## What the exercise asks
From the entries below, extract every line from the one containing "Не включается" down to the one containing "В большинстве случаев — ремонт не", including both, and reproduce them without any change.

Entries listed in a dataset
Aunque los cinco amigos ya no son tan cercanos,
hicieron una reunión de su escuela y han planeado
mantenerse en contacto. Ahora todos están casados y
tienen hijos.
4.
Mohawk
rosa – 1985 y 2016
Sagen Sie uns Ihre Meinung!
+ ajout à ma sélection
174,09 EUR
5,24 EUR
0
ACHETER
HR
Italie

---

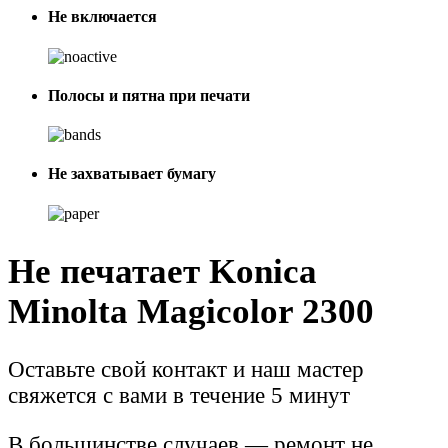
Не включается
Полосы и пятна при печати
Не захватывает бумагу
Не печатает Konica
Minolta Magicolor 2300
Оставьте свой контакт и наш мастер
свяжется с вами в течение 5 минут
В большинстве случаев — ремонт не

## Answer below
Не включается
Полосы и пятна при печати
Не захватывает бумагу
Не печатает Konica
Minolta Magicolor 2300
Оставьте свой контакт и наш мастер
свяжется с вами в течение 5 минут
В большинстве случаев — ремонт не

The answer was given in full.